Are children’s cartoons too sexist for the modern age?
That’s a question that is being debated on social media due to an episode of. Peppa Pig. The London Brigade pointed out the outdated portrayal of firefighters in the episode being referred to as ‘firemen’.
They brought up the argument of that term being retired for 30 years. They are now a gender inclusive organisation having both genders being known as firefighters.
This poses another question, is Peppa Pig the only cartoon that is using outdated terminology?
Another cartoon that was attached to this argument was Fireman Sam, it said that this cartoon, whilst it may have a female firefighter (firefighter Penny), the LFB is arguing her role is devalued and doesn’t portray the hard work of an actual female firefighter.
In the era of the woman and being PC, is it right that most of the things that are being viewed to children still stand in the dark where change has yet to happen?
It is statically proven that 5% of firefighters in England and Scotland are women and just a mere 3% in Northern Ireland. There is a clear understanding on the side of the LFB where they employ 354 female firefighters.
This argument holds a bigger issue when it comes to expressing the right representation for children. Whether it be through cartoons or in the classroom, it is never too early to learn about the different kinds of people in the world and what both genders can do.
Children, both boys and girls, need to feel as though they can do or be whatever they chose to be.

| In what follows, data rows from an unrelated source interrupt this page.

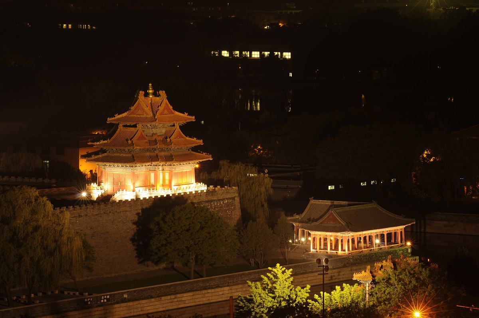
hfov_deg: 9.5
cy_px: 159
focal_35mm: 218
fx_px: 2890
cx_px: 240
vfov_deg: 6.3
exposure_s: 6
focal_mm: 145
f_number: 14
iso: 200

One of the most prominent children’s figures is Barbie. Now years ago, Barbie was representing the outdated side of society and the times.
As the decades and times went by so did Barbie’s representation, firefighter Barbie went on sale in 1995 and it was brought back in a series called ‘career dolls’ for the company’s 60th birthday.
Aside from having an entire series tailored to different careers, Barbie could have also shown its inclusivity with creating dolls based on public figures of today.
So far Barbie has created a doll of Olympic gymnast Gabby Douglas and it was just reported that they have created a doll in the same likeness of British – Ghanaian model Adwoa Aboahas a part of its role model collection.
The representation in cartoons maybe slow to express but when it comes to toys and others of that nature it is at a greater level of change.
Children are naturally curious beings and having as much representation and inclusiveness shown to them would allow them to see that the world isn’t just black and white.
There is a multitude of things that are around them and having that shown would teach them that everyone is the same and anyone can do what they choose to do no matter what.